Versi terbaru dari teks yang dilihat oleh AFP menyerukan “penghentian segera” permusuhan.

Sebelumnya, Amerika Serikat memveto resolusi gencatan senjata.

Israel, yang mengumumkan pengepungan total terhadap Gaza pada awal perang, sejak itu mengizinkan masuknya truk bantuan melalui perbatasan Rafah dengan Mesir dan pada minggu ini, penyeberangan Kerem Shalom mulai dibuka.

Program Pangan Dunia (WFP) PBB mengatakan pada hari Rabu bahwa mereka telah mengirimkan makanan melalui Kerem Shalom dalam konvoi bantuan langsung pertama dari Yordania di tengah jutaan orang menghadapi risiko kelaparan.

Bahan bakar, air dan pasokan medis juga langka, penyakit menyebar, dan komunikasi berulang kali terputus.

Sebuah badan militer Israel, COGAT, mengatakan pihaknya telah mulai memasang pipa dari Mesir untuk mengalirkan air minum dari pabrik desalinasi bergerak, dalam sebuah proyek yang dipimpin Uni Emirat Arab.

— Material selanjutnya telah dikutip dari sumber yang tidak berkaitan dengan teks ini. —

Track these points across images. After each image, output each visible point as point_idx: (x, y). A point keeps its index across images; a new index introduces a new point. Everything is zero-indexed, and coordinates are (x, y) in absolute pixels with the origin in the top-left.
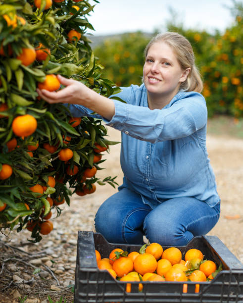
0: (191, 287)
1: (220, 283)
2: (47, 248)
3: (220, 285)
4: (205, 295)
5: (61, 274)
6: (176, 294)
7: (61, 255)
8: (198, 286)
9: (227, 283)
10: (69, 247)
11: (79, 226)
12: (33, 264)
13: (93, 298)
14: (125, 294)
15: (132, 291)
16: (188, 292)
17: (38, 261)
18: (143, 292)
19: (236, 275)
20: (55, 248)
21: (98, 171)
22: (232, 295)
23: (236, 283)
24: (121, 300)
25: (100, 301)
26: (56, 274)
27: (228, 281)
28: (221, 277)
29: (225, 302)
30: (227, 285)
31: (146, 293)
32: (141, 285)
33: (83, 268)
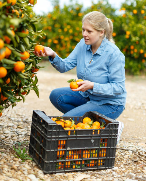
0: (96, 131)
1: (109, 129)
3: (108, 130)
4: (102, 135)
5: (4, 139)
6: (90, 135)
8: (99, 131)
9: (111, 129)
13: (54, 138)
14: (68, 135)
15: (71, 134)
16: (95, 134)
18: (76, 135)
19: (115, 125)
22: (113, 135)
23: (115, 129)
24: (66, 139)
25: (57, 140)
26: (2, 139)
27: (112, 128)
28: (109, 127)
29: (111, 138)
30: (111, 130)
31: (77, 135)
32: (75, 132)
33: (50, 124)
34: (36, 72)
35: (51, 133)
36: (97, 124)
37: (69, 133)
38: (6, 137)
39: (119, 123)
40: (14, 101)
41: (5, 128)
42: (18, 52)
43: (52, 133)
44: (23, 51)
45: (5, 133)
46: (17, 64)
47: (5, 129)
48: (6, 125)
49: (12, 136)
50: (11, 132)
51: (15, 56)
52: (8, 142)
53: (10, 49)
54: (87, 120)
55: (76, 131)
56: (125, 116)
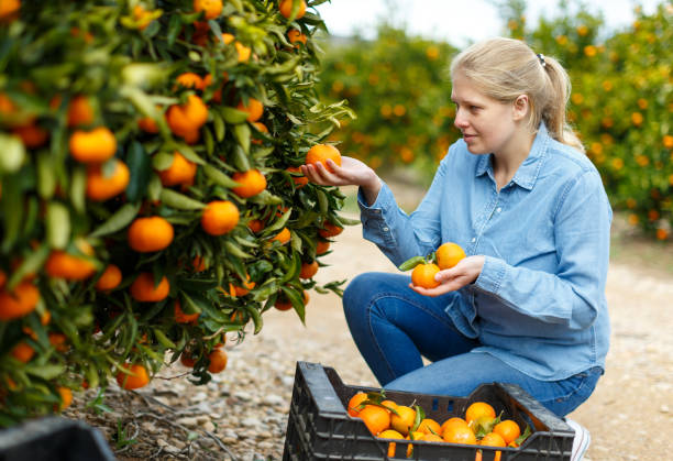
0: (489, 453)
1: (535, 451)
2: (197, 402)
3: (533, 454)
5: (233, 443)
7: (225, 416)
8: (498, 454)
9: (544, 452)
10: (236, 403)
11: (244, 370)
12: (184, 425)
14: (385, 458)
15: (396, 456)
17: (192, 421)
18: (413, 458)
19: (560, 438)
20: (212, 403)
21: (320, 269)
23: (559, 453)
26: (225, 444)
27: (546, 448)
28: (536, 442)
30: (543, 455)
32: (410, 447)
33: (324, 412)
34: (331, 239)
35: (325, 444)
36: (509, 428)
37: (392, 451)
38: (241, 438)
39: (574, 432)
40: (214, 326)
41: (253, 407)
42: (223, 170)
43: (330, 445)
44: (243, 169)
45: (242, 426)
47: (249, 413)
48: (257, 400)
49: (261, 438)
50: (263, 422)
51: (210, 183)
53: (190, 162)
54: (481, 411)
55: (415, 445)
56: (665, 408)
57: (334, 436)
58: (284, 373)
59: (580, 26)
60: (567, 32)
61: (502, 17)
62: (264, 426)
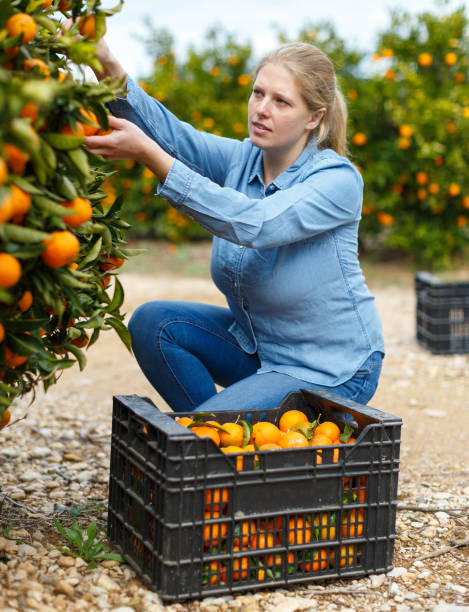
0: (327, 452)
1: (369, 443)
3: (368, 447)
4: (347, 464)
5: (23, 498)
6: (307, 467)
8: (336, 452)
9: (378, 443)
13: (191, 483)
14: (236, 472)
15: (245, 468)
16: (323, 462)
18: (260, 469)
19: (390, 428)
22: (384, 461)
23: (390, 442)
24: (230, 484)
25: (200, 488)
26: (16, 500)
27: (379, 440)
29: (377, 472)
30: (377, 446)
31: (264, 469)
32: (256, 458)
33: (173, 436)
34: (114, 271)
35: (178, 467)
36: (330, 429)
37: (240, 465)
38: (28, 492)
39: (401, 420)
40: (48, 366)
41: (23, 462)
42: (53, 199)
43: (182, 468)
44: (70, 197)
45: (22, 481)
46: (52, 241)
47: (22, 467)
48: (25, 455)
49: (48, 490)
50: (43, 474)
51: (45, 215)
52: (36, 509)
53: (25, 193)
55: (262, 456)
56: (413, 402)
57: (187, 458)
58: (37, 426)
59: (228, 56)
60: (218, 64)
61: (150, 53)
62: (46, 477)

Ketika mengunjungi Siprus pada hari Rabu, Menteri Luar Negeri Israel Eli Cohen menyatakan dukungannya terhadap rencana pengiriman bantuan kemanusiaan ke Gaza dari pulau Mediterania.

“Kami bertujuan untuk menciptakan jalur cepat bagi bantuan kemanusiaan ke Gaza melalui koridor ini,” katanya kepada wartawan.

Perang Gaza telah memicu ketakutan akan eskalasi regional, karena terjadi baku tembak di perbatasan Lebanon, dan rudal dari kelompok Houthi di Yaman yang didukung Iran mengganggu pengiriman logistik pelayaran di Laut Merah.